The move has helped to achieve better alignment between their boys' and girls' programs and helped encourage more students to play cricket. 

Tomos Fowler, the school’s head of cricket, explained: "We've done that to ensure that there's parity across the boys' and girls' programme, because it looked like on fixture days that we were the boys and the girls separately, because the girls were playing coloured kit for obvious reasons.

"We play a lot of T20 cricket for the younger ones, and then we try and get a 40 over game, 30 to 5 over to 40 over game for every age team level. But then obviously our first team cricket, we still play in the classic whites and red balls for some fixtures, and then we play some games in coloured kit with a new pink ball or white ball from both ends, just bringing it a bit more in line with what pathways are doing, with what the kids see on the big screen."

This is a unique move and Forest believe they are one of the first schools in the country to put all their teams, apart from the boys' first team, in coloured kit. 

To grow participation across the school, they introduced an extra midweek session, and it has bore immediate fruit. The girls section, especially, has developed massively in recent times.

"Over the last two years, the girls' numbers have grown massively in the school," Fowler said.

"We were up to about 70 to 80 girls in Year 7 and 8 playing cricket, so we were playing A's and B's, which was the first time the school's done it, so that's brilliant. I think the biggest part of the programme's definitely been on the girls' side of things, and we've had a lot of success there over the last few years."

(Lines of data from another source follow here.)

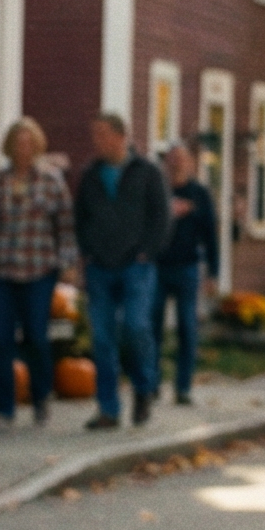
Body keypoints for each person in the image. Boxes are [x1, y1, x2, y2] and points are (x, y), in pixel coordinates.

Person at [0, 117, 76, 431]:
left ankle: (40, 397)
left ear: (37, 146)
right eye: (17, 143)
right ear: (9, 147)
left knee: (36, 337)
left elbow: (65, 228)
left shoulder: (51, 183)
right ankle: (5, 407)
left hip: (39, 270)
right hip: (0, 270)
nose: (22, 149)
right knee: (0, 338)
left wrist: (67, 264)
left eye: (28, 143)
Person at [72, 112, 170, 431]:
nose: (96, 142)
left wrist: (148, 251)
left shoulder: (147, 172)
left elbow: (161, 215)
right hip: (100, 266)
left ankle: (143, 389)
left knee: (135, 326)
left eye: (102, 135)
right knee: (102, 338)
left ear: (120, 136)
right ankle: (108, 409)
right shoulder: (91, 176)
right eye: (94, 135)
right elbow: (81, 218)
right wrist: (86, 253)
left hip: (136, 266)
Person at [155, 142, 219, 407]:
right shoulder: (158, 191)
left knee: (187, 328)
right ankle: (152, 383)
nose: (177, 163)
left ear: (190, 163)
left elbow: (210, 235)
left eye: (182, 159)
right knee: (151, 326)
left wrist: (213, 273)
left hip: (188, 267)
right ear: (166, 163)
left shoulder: (199, 194)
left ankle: (183, 386)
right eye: (172, 159)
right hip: (157, 267)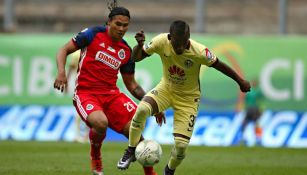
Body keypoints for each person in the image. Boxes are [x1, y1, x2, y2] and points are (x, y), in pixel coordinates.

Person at [117, 20, 251, 175]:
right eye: (176, 44)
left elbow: (220, 65)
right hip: (166, 89)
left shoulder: (199, 51)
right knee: (141, 110)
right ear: (170, 37)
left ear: (188, 38)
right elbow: (135, 58)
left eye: (183, 43)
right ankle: (131, 150)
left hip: (188, 99)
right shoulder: (161, 41)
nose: (180, 47)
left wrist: (240, 81)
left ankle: (169, 170)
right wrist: (140, 46)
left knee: (180, 147)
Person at [53, 6, 164, 175]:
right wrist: (61, 73)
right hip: (86, 93)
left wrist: (153, 105)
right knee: (100, 123)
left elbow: (132, 85)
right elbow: (64, 50)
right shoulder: (92, 34)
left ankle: (149, 172)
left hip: (111, 94)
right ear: (109, 22)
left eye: (125, 25)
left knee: (135, 126)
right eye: (118, 24)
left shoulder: (126, 50)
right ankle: (95, 157)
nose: (121, 28)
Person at [66, 50, 89, 143]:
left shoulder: (95, 49)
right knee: (80, 111)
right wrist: (66, 82)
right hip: (81, 85)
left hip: (92, 86)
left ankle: (85, 136)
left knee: (88, 112)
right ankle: (78, 135)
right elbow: (71, 68)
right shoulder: (76, 54)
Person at [241, 79, 264, 145]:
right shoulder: (249, 92)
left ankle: (258, 139)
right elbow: (245, 101)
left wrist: (261, 109)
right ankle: (243, 138)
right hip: (249, 109)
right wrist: (244, 109)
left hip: (254, 109)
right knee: (245, 124)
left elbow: (261, 101)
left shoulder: (258, 91)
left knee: (256, 124)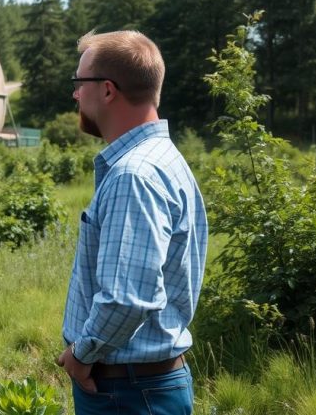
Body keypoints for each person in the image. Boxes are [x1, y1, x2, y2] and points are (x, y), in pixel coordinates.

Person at [55, 31, 208, 415]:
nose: (75, 94)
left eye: (79, 83)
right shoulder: (163, 158)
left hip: (127, 392)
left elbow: (128, 299)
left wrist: (82, 353)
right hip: (141, 387)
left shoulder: (134, 174)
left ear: (107, 90)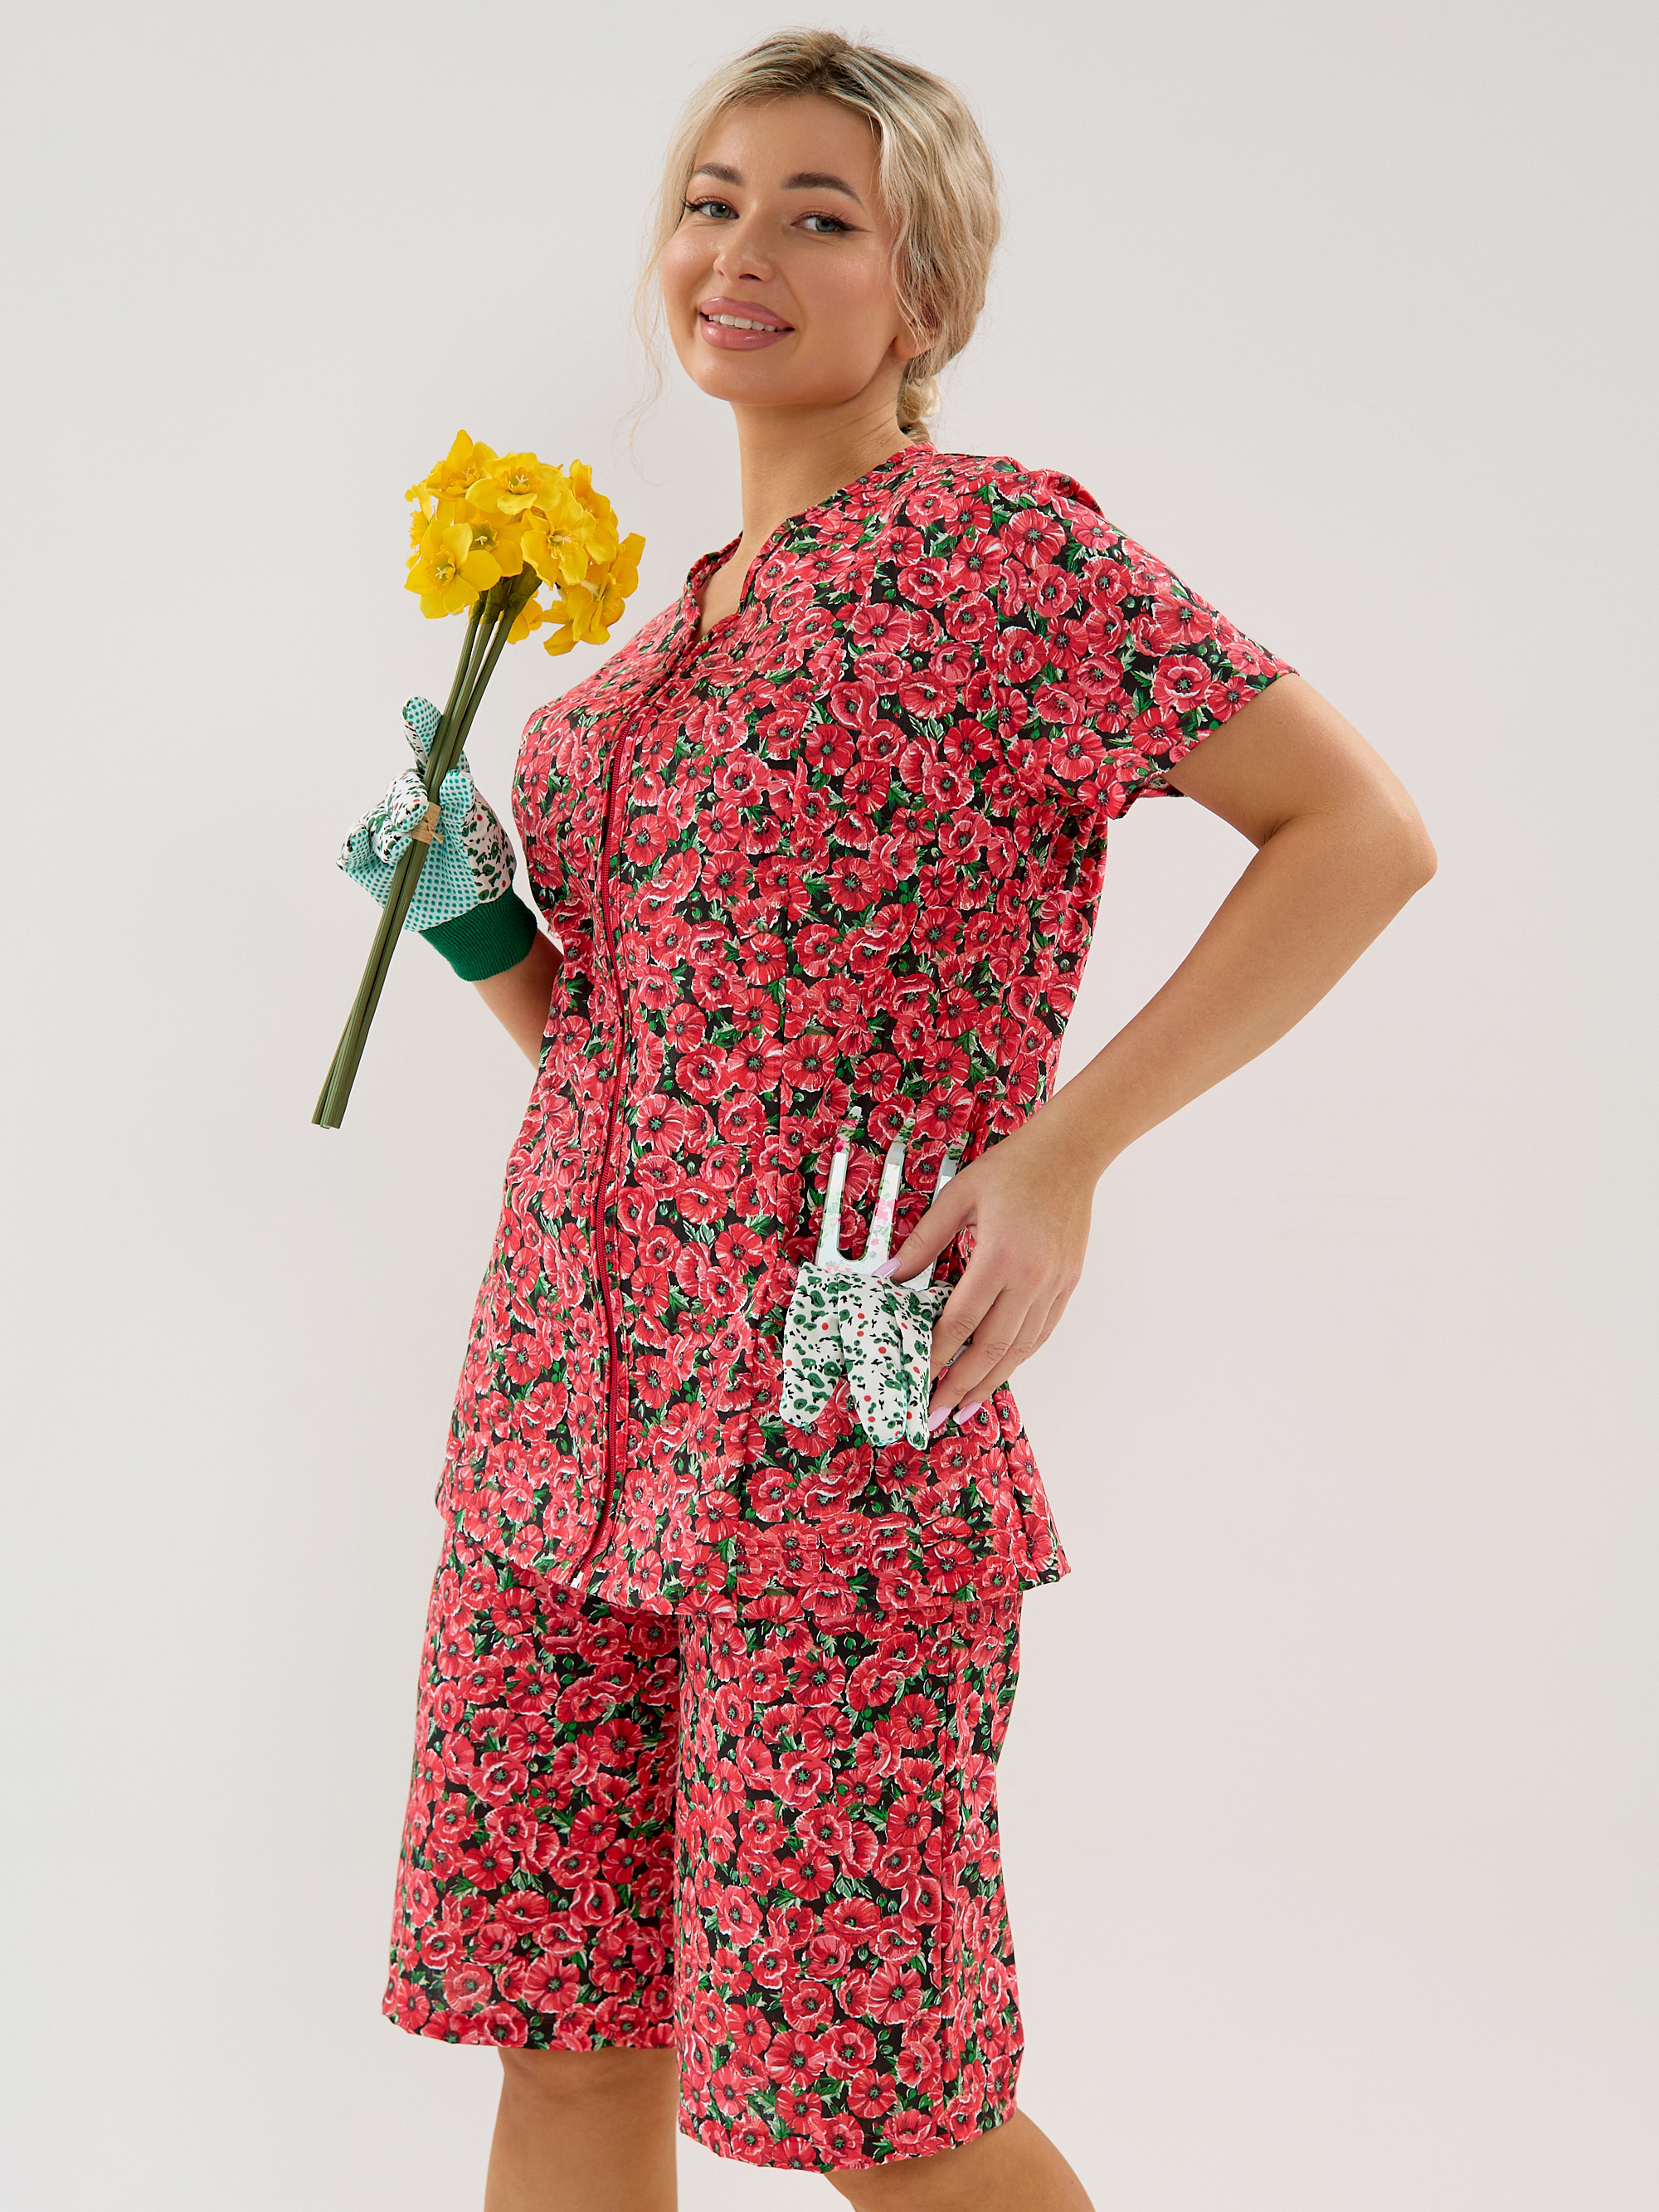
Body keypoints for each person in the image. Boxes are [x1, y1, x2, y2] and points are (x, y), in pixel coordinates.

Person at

Amu Surenkumar, who attended the school, has been a source of inspiration and in Fowler’s words "something really good for them to look up to" after a summer in which she has played for Warwickshire and was in the Manchester Originals squad. 

Individual success has underpinned the progress of the programme, Manveer Kathuria scored a century in the 1st XI as an Under-14, Areeb Rashid made two T20 centuries in the same day and Jeevan Kathuria made five consecutive hundreds in as many games.